بِسۡمِ ٱللَّهِ ٱلرَّحۡمَٰنِ ٱلرَّحِيمِ
يَوۡمَ يُكۡشَفُ عَن سَاقٖ وَيُدۡعَوۡنَ إِلَى ٱلسُّجُودِ فَلَا يَسۡتَطِيعُونَ ٤٢
O gün ki sâktan bir keşf olunur ve secdeye davet edilirler, o vakit güçleri yetmez.
خَٰشِعَةً أَبۡصَٰرُهُمۡ تَرۡهَقُهُمۡ ذِلَّةٞۖ وَقَدۡ كَانُواْ يُدۡعَوۡنَ إِلَى ٱلسُّجُودِ وَهُمۡ سَٰلِمُونَ ٤٣
Gözleri düşmüş, kendilerini bir zillet sarmış bulunur, hâlbuki o secdeye onlar sağ sâlim iken davet olunuyorlardı.
فَذَرۡنِي وَمَن يُكَذِّبُ بِهَٰذَا ٱلۡحَدِيثِۖ سَنَسۡتَدۡرِجُهُم مِّنۡ حَيۡثُ لَا يَعۡلَمُونَ ٤٤
O hâlde Bana bırak bu sözü tekzib edenleri, Biz onları istidrac ile çıkarır, bilemeyecekleri cihetten yuvarlarız.
وَأُمۡلِي لَهُمۡۚ إِنَّ كَيۡدِي مَتِينٌ ٤٥
Ve Ben onların ipini uzatırım, çünkü fendim sağlamdır.
أَمۡ تَسۡـَٔلُهُمۡ أَجۡرٗا فَهُم مِّن مَّغۡرَمٖ مُّثۡقَلُونَ ٤٦
Yoksa sen onlardan bir ücret istiyorsun da mı cereme vermekten ezilmişler?
أَمۡ عِندَهُمُ ٱلۡغَيۡبُ فَهُمۡ يَكۡتُبُونَ ٤٧
Yoksa gayb yanlarında da onlar mı yazıyorlar?
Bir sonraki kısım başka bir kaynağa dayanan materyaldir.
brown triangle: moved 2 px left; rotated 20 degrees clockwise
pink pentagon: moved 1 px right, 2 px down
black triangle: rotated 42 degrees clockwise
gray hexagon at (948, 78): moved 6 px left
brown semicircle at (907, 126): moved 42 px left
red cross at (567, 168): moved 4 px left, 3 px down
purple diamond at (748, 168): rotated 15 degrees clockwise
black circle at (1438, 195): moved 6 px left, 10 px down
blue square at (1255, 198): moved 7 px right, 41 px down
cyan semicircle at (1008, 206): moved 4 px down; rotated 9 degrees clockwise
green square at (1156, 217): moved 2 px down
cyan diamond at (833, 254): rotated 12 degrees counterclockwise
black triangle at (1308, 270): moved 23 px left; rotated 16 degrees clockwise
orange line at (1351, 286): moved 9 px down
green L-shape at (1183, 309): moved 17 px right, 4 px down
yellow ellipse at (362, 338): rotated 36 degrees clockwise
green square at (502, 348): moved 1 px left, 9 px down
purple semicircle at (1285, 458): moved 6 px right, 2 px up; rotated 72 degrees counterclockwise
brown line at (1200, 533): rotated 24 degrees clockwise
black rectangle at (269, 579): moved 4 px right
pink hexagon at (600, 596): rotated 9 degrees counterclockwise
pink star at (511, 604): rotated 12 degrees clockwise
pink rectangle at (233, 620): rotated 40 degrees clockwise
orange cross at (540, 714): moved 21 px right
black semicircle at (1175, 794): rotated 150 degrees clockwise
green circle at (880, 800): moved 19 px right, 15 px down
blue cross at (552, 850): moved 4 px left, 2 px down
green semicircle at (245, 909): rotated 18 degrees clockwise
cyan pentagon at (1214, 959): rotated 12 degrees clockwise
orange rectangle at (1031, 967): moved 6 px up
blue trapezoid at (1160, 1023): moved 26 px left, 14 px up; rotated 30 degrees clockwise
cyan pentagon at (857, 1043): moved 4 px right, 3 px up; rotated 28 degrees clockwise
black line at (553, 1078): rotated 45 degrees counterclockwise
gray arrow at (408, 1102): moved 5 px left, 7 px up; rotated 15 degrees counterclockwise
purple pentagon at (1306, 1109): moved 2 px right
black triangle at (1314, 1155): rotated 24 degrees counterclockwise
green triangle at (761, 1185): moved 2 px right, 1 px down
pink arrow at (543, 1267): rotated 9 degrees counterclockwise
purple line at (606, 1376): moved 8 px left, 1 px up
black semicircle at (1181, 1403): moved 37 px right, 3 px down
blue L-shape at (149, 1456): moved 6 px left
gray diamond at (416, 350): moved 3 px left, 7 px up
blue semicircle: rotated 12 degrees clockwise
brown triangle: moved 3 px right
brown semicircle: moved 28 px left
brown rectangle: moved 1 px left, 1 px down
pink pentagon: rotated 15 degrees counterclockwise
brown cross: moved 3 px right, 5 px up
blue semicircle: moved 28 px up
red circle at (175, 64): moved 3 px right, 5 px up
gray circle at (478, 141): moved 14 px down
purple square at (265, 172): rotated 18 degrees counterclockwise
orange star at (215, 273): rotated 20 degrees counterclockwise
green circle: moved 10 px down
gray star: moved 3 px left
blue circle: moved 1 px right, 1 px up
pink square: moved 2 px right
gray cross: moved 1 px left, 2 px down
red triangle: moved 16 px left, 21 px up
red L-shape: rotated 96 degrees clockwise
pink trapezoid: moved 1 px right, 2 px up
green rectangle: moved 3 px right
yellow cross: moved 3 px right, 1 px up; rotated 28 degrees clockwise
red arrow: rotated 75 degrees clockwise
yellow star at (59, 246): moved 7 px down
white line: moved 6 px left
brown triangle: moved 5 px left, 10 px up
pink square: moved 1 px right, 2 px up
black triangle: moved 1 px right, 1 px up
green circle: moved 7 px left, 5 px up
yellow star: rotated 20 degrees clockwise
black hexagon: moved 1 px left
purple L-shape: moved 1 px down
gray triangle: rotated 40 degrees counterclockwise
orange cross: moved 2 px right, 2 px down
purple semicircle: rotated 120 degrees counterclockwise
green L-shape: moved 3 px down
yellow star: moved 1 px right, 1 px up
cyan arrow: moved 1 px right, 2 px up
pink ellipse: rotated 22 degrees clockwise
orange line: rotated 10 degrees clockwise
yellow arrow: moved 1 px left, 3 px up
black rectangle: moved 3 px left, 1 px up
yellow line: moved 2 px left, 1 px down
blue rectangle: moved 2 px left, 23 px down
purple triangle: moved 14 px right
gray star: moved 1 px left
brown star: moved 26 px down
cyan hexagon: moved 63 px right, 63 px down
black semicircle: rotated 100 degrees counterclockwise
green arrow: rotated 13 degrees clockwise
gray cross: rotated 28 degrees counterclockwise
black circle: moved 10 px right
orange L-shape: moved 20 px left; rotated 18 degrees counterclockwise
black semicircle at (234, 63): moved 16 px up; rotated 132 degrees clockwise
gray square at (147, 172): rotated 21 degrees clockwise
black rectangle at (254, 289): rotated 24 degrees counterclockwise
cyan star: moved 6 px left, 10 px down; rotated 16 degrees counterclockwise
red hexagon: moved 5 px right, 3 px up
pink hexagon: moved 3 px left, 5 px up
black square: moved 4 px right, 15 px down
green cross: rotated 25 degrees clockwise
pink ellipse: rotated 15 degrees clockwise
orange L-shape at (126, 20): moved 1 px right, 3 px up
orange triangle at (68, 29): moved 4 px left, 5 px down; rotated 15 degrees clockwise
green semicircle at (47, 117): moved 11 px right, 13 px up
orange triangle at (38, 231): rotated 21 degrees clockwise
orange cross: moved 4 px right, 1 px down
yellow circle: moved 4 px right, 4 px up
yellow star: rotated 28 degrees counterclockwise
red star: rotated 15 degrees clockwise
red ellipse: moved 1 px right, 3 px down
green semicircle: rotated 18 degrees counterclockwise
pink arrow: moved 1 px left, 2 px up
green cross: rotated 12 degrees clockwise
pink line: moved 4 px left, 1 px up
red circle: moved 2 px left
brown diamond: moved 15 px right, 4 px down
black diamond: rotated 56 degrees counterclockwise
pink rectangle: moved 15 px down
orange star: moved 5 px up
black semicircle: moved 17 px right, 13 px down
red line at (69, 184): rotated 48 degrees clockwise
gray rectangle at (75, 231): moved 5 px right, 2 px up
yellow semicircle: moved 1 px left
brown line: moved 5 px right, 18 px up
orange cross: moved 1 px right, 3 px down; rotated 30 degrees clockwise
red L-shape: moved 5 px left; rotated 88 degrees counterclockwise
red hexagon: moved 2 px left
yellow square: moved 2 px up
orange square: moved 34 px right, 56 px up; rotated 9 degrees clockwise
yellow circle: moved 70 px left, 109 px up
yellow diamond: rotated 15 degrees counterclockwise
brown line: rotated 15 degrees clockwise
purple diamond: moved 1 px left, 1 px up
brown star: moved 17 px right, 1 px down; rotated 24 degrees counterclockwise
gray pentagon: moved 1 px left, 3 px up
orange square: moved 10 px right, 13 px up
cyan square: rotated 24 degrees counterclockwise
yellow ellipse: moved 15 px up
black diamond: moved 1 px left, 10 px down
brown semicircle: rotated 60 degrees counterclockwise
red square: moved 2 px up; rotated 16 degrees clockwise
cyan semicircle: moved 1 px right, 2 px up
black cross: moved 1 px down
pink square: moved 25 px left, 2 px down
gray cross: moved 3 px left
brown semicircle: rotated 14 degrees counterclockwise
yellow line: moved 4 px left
فَٱصۡبِرۡ لِحُكۡمِ رَبِّكَ وَلَا تَكُن كَصَاحِبِ ٱلۡحُوتِ إِذۡ نَادَىٰ وَهُوَ مَكۡظُومٞ ٤٨
O hâlde sabret Rabbinin hükmüne de Sâhib-i Hût gibi olma, hani öfkeye boğulmuş da nidâ etmişti.
لَّوۡلَآ أَن تَدَٰرَكَهُۥ نِعۡمَةٞ مِّن رَّبِّهِۦ لَنُبِذَ بِٱلۡعَرَآءِ وَهُوَ مَذۡمُومٞ ٤٩
Rabbindan bir nimet yetişmiş olmasa idi ona, elbette o fezâya fena bir hâlde atılacaktı.
فَٱجۡتَبَٰهُ رَبُّهُۥ فَجَعَلَهُۥ مِنَ ٱلصَّٰلِحِينَ ٥٠
Fakat Rabbi onu ıstıfâ buyurdu da sâlihînden kıldı.
وَإِن يَكَادُ ٱلَّذِينَ كَفَرُواْ لَيُزۡلِقُونَكَ بِأَبۡصَٰرِهِمۡ لَمَّا سَمِعُواْ ٱلذِّكۡرَ وَيَقُولُونَ إِنَّهُۥ لَمَجۡنُونٞ ٥١
Ve gerçek o küfredenler o zikri işittikleri vakit az daha seni gözleriyle kaydıracaklardı, bir de durmuşlar “o her hâlde bir mecnun” diyorlar.
وَمَا هُوَ إِلَّا ذِكۡرٞ لِّلۡعَٰلَمِينَ ٥٢
Hâlbuki o hâlis bir zikirdir bütün ukalâ âlemleri için.